Une dictature n’accepte pas de se réformer et n’agit que par la répression. Cette situation bloquée à Djibouti démontre, là aussi, l’impasse dans laquelle s’engagent les politiques françaises et européennes quand, actuellement, elles considèrent uniquement la paix, la sécurité, et optionnellement le développement, sans prendre en compte la démocratie. Résultats essentiellement d’un rapport de force interne, les processus de démocratisation sont aussi influencés par les enjeux externes, qui dans le cas djiboutien, permettent au régime de perdurer.

Le Collectif de Solidarité avec les Luttes Sociales et Politiques en Afrique appelle les élus et partis français et européens à s’engager pour le soutien de la démocratie en Afrique et sa prise en compte dans la conception et la mise en œuvre de la Politique de sécurité et de défense commune et demande à l’Union européenne et au gouvernement français :

- d’exiger fermement du gouvernement djiboutien la publication des résultats des législatives détaillés par bureau de vote, et de prendre en compte les conséquences du refus de les publier,

- de soutenir les démocrates et la construction de l’Etat de droit à Djibouti, au-delà des rappels sur les droits humains, nécessaires mais insuffisants,

- de ne soumettre la politique européenne à Djibouti ni aux objectifs de paix et sécurité à court terme, ni à la construction de la Politique de sécurité et de défense commune.

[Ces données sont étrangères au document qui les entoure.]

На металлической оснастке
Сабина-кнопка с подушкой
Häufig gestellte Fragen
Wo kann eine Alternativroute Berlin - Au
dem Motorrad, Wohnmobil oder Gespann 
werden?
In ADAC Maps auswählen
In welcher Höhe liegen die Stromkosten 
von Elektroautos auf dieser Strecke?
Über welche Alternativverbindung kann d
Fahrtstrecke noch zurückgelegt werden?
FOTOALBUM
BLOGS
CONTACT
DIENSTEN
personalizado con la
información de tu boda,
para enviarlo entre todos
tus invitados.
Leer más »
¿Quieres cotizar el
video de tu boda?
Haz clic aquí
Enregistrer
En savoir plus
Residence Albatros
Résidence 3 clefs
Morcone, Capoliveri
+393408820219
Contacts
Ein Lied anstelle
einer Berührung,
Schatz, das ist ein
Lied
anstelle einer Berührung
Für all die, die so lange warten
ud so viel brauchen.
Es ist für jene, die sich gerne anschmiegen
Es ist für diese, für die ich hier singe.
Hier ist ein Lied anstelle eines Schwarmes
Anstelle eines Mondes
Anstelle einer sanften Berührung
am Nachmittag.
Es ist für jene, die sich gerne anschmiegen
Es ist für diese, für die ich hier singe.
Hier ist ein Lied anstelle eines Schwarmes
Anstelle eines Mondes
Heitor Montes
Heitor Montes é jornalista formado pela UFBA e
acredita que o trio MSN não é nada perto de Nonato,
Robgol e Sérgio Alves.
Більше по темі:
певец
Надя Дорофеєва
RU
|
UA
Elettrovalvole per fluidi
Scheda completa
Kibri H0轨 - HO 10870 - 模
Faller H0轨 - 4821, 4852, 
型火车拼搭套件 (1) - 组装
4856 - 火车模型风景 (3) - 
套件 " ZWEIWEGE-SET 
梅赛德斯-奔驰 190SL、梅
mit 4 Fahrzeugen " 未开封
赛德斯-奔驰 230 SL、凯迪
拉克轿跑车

Collectif de Solidarité avec les Luttes Sociales et Politiques en Afrique

20 signataires : Comité de soutien à l’Union pour le Salut National (USN) Paris Ile-de France (Djibouti), Mouvement pour le Renouveau Démocratique (Djibouti, USN), Fédération des Congolais de la Diaspora (Congo-Brazzaville), Ca suffit comme cà ! (Gabon), Alliance Nationale pour le Changement Ile-de-France (ANC-IDF, Togo), Collectif des Associations Contre l’Impunité au Togo – France (CACIT-France)*, Union des Populations du Cameroun, Forces Vives tchadiennes en exil, Rassemblement National Républicain (RNR, Tchad), Mouvement pour la Restauration Démocratique en Guinée Equatoriale (MRD), Survie, Afriques en lutte, Sortir du Colonialisme, Amicale panafricaine, Fédération pour une Alternative Sociale et Ecologique (FASE), Ensemble (Fase, Gauche Anticapitaliste, Convergence et Alternative, Les Alternatifs, La Gauche-vraiment-Unitaire), Nouveau Parti Anticapitaliste, Parti de Gauche, Parti Communiste Français, Europe Ecologie les Verts.